Und so sind sie auch oft gemeint: »Warum hast du deinen Turnbeutel vergessen?« »Warum magst du kein Gemüse?« »Warum hast du deine Mathehausaufgaben nicht gemacht?«
Diese Fragen sind auch deshalb keine echten Fragen, weil die Kinder keine Antwort darauf geben können. Selbst Wissenschaftler*innen gelingt es nur ungefähr zu erklären, warum wir mehr als nur den Turnbeutel vergessen und Schokolade lieber mögen als Rosenkohl. Bloß auf die Frage nach den Hausaufgaben gibt es eine eindeutige Antwort:
»Mein Hund hat sie gefressen.«
»Aber du hast doch gar keinen Hund!«
Die Antwort ist natürlich eine Ausrede, aber dazu werden Kinder gedrängt, wenn die Wahrheit nicht akzeptiert wird oder nicht bekannt ist.

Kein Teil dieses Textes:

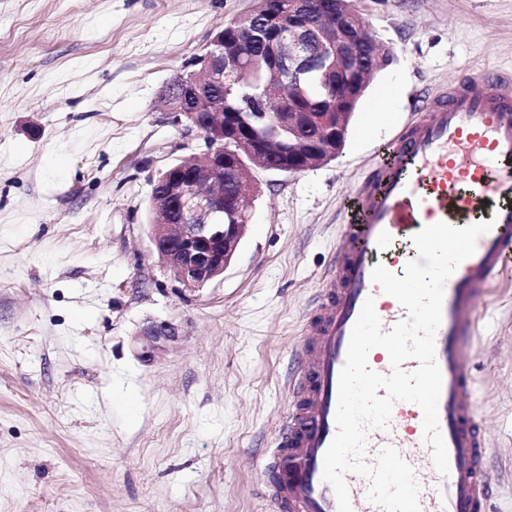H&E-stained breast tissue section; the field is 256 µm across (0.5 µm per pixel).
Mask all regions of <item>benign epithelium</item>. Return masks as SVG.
<instances>
[{
	"label": "benign epithelium",
	"mask_w": 512,
	"mask_h": 512,
	"mask_svg": "<svg viewBox=\"0 0 512 512\" xmlns=\"http://www.w3.org/2000/svg\"><path fill=\"white\" fill-rule=\"evenodd\" d=\"M288 15L293 24L277 34L271 33L270 19L253 9L233 19V24L240 37L263 43L273 76L284 82L298 87L311 70L318 69L326 80L323 87L330 98L332 78L350 80V88L340 100L342 111L284 112L278 118V123L288 128V152L301 151L303 144L319 145L305 156L303 164L278 168L280 172L296 174L342 153L350 120L345 109L364 91L365 84L360 80L363 71L381 66L383 55L373 50L360 56L356 33L349 27L351 19H362L354 0H349L344 9L336 42L323 46L317 55L312 53V46L318 42L323 25L312 0H288ZM200 60L201 76L192 74L178 84L167 85L163 100L176 123L203 134L207 150L193 171L184 161L171 164L152 182L150 194L159 215V221L151 225L154 251L167 272L182 285V291L190 293L224 275L246 228L243 213L224 196V139L243 137L241 128L248 123L246 113L220 109L205 118L201 113L208 105L210 88L229 93L247 82L248 69L239 49L225 46L222 33L211 38ZM176 337L172 325L150 322L136 333L133 342L140 358L149 361Z\"/></svg>",
	"instance_id": "1"
}]
</instances>
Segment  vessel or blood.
<instances>
[{
    "instance_id": "obj_1",
    "label": "vessel or blood",
    "mask_w": 512,
    "mask_h": 512,
    "mask_svg": "<svg viewBox=\"0 0 512 512\" xmlns=\"http://www.w3.org/2000/svg\"><path fill=\"white\" fill-rule=\"evenodd\" d=\"M483 221L490 230L444 285L435 332L442 376L438 422L448 471L437 470L423 439L421 408L404 401L394 404L388 428L368 431L365 460L376 463L381 449L396 448L414 472L420 512H491L495 483L486 425L467 365L479 338L477 301L512 270V74L489 69L427 101L346 201L333 270L302 330L287 382L288 411L260 467L273 512H339L334 488L323 477L324 456L337 434L340 374L352 329L369 300L382 331L407 317L373 281L374 269L403 274L418 257L413 237L425 226ZM344 480L351 512H382L369 498L367 477L349 471Z\"/></svg>"
}]
</instances>
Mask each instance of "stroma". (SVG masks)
I'll list each match as a JSON object with an SVG mask.
<instances>
[{
    "instance_id": "stroma-1",
    "label": "stroma",
    "mask_w": 512,
    "mask_h": 512,
    "mask_svg": "<svg viewBox=\"0 0 512 512\" xmlns=\"http://www.w3.org/2000/svg\"><path fill=\"white\" fill-rule=\"evenodd\" d=\"M355 5L392 59L342 154L255 171L232 263L184 294L151 243V182L206 144L161 97L254 0H0V512H271L256 465L347 197L422 100L512 73V0ZM477 315L494 512H512V272ZM151 321L177 338L145 362Z\"/></svg>"
}]
</instances>
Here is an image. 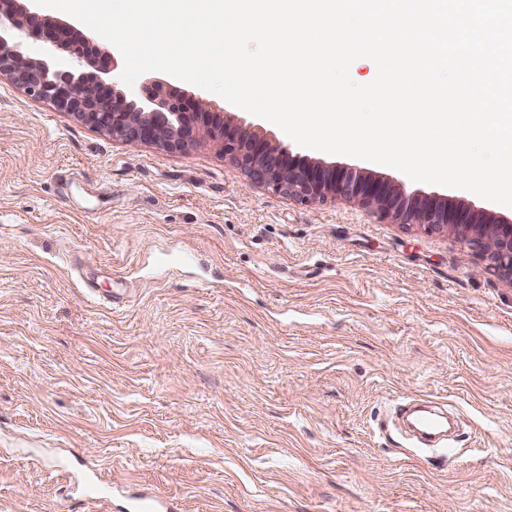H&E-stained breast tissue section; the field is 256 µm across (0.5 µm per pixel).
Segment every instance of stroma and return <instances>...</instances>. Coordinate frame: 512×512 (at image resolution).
Wrapping results in <instances>:
<instances>
[{"label": "stroma", "mask_w": 512, "mask_h": 512, "mask_svg": "<svg viewBox=\"0 0 512 512\" xmlns=\"http://www.w3.org/2000/svg\"><path fill=\"white\" fill-rule=\"evenodd\" d=\"M146 78L294 155L512 218ZM483 267L454 233L250 187L210 137L123 144L0 79V512L147 492L180 512H512V285ZM425 396L458 421L449 447L391 422Z\"/></svg>", "instance_id": "1"}]
</instances>
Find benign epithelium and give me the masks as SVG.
Instances as JSON below:
<instances>
[{
    "instance_id": "benign-epithelium-1",
    "label": "benign epithelium",
    "mask_w": 512,
    "mask_h": 512,
    "mask_svg": "<svg viewBox=\"0 0 512 512\" xmlns=\"http://www.w3.org/2000/svg\"><path fill=\"white\" fill-rule=\"evenodd\" d=\"M0 0V77L26 94L128 144L182 150L207 134L222 143L224 156L241 167L250 184L304 204L340 198L395 224L418 225L429 233L455 231L473 253L486 260L485 271L512 281V224L446 198L409 196L400 186L342 168L303 160L274 145L263 130L245 126L224 112H208L199 100L173 99L158 82L124 90L110 78L117 67L108 55L97 72L83 63L92 54L75 30L40 15L34 0ZM39 40L46 55L24 51Z\"/></svg>"
}]
</instances>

Der Schriftsteller Rolf Dobelli vermutet: »Menschen sind ›weil‹-süchtig. Wir brauchen das Wort, selbst wenn es nicht stichhaltig ist.« Er beruft sich auf ein Experiment der Harvard-Professorin Ellen Langer. Sie wurde an der Schlange vor dem Kopiergerät eher vorgelassen, als sie eine Begründung nannte: »Würden Sie mich bitte vorlassen, denn ich möchte Kopien machen.« Natürlich möchte sie Kopien machen. Alle in der Schlange wollen Kopie machen. Selbst die unsinnigste Begründung reicht aus.

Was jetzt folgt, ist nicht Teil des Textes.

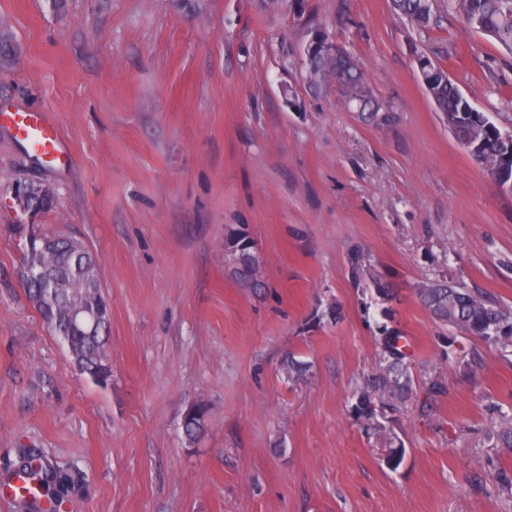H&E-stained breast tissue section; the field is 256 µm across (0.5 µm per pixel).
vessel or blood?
<instances>
[{
	"label": "vessel or blood",
	"instance_id": "obj_1",
	"mask_svg": "<svg viewBox=\"0 0 512 512\" xmlns=\"http://www.w3.org/2000/svg\"><path fill=\"white\" fill-rule=\"evenodd\" d=\"M0 122L10 125L29 149L52 165H65L69 155L61 145L57 128L41 112H9L0 109Z\"/></svg>",
	"mask_w": 512,
	"mask_h": 512
}]
</instances>
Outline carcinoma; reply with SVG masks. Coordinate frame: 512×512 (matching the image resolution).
I'll return each instance as SVG.
<instances>
[{
    "mask_svg": "<svg viewBox=\"0 0 512 512\" xmlns=\"http://www.w3.org/2000/svg\"><path fill=\"white\" fill-rule=\"evenodd\" d=\"M397 9L412 21L424 26L431 19V5L423 0H394ZM466 28L488 36L512 50V0H457ZM430 90L436 95L448 128L459 143L474 149L472 158L488 175L503 170V185L512 183V157L507 155L499 129L473 106L448 77L445 69L432 64L424 73ZM363 73L345 83L339 91L351 101H359L363 93ZM225 255L237 281L245 288H261L263 282L253 275L258 257L251 237L238 226L227 230ZM40 266L45 278L26 281L24 287L31 302L42 315L48 328L66 346L73 365L98 384L112 377V363L107 352L110 314L98 279V262L82 243L64 237L56 239L46 250L31 245L25 250L24 267ZM54 283L55 296L50 304L42 302L40 293ZM421 302L433 318L448 327V346L458 339L478 336L491 345L508 346L512 341V313L504 312L496 303L478 291L461 288L448 280H427L417 288ZM378 344L382 360L375 374L357 391L352 412L368 427L385 429L382 421L391 420L403 404L413 397L414 382L407 362L406 341L394 327L378 326ZM206 411L201 405L191 407L183 423L186 436L197 439L205 428ZM39 461L23 471L30 480L41 475L40 486L53 497H60L63 484L49 479L48 463L39 454L27 461Z\"/></svg>",
    "mask_w": 512,
    "mask_h": 512,
    "instance_id": "1",
    "label": "carcinoma"
}]
</instances>
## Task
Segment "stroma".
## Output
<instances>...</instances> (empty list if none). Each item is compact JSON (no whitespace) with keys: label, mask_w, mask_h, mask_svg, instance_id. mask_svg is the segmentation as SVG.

Rolf Dobelli rät: »Werden Sie nach dem Grund gefragt, warum Sie eine Frist verpasst haben, antworten Sie am besten: ›Weil ich leider noch nicht dazu gekommen bin.‹ Eine redundante Information (denn wären Sie dazu gekommen, hätten Sie die Frist ja eingehalten), aber eine oft akzeptable.«
Warum-Fragen verführen zum Grübeln darüber, was mit dem Kind nicht stimmt. Deshalb rät Ben Furman: »Eine Methode besteht darin, erklärungssuchende Warum-Fragen durch kompetenzorientierte Warum-Fragen zu ersetzen. Letztere verlangen nicht nach Antworten, warum sich das Kind unpassend verhält. Sie versuchen vielmehr, Antworten darauf zu finden, warum es für das Kind vorteilhaft wäre zu lernen, wie es sich besser bzw. wünschenswerter Weise verhalten kann.«
Welchen Vorteil hat es, den Turnbeutel mit zum Turnen zu bringen?
Warum ist Gemüse gut für Menschen und Mathehausaufgaben sind gar nicht gut für Hunde?
»Aber ich habe doch gar keinen Hund!«
Dann ist der nächste Schritt, das Warum der Mathehausaufgaben zu ergründen – oder sich doch noch einen Hund anzuschaffen. Warum? Weil Hunde Mathehausaufgaben fressen.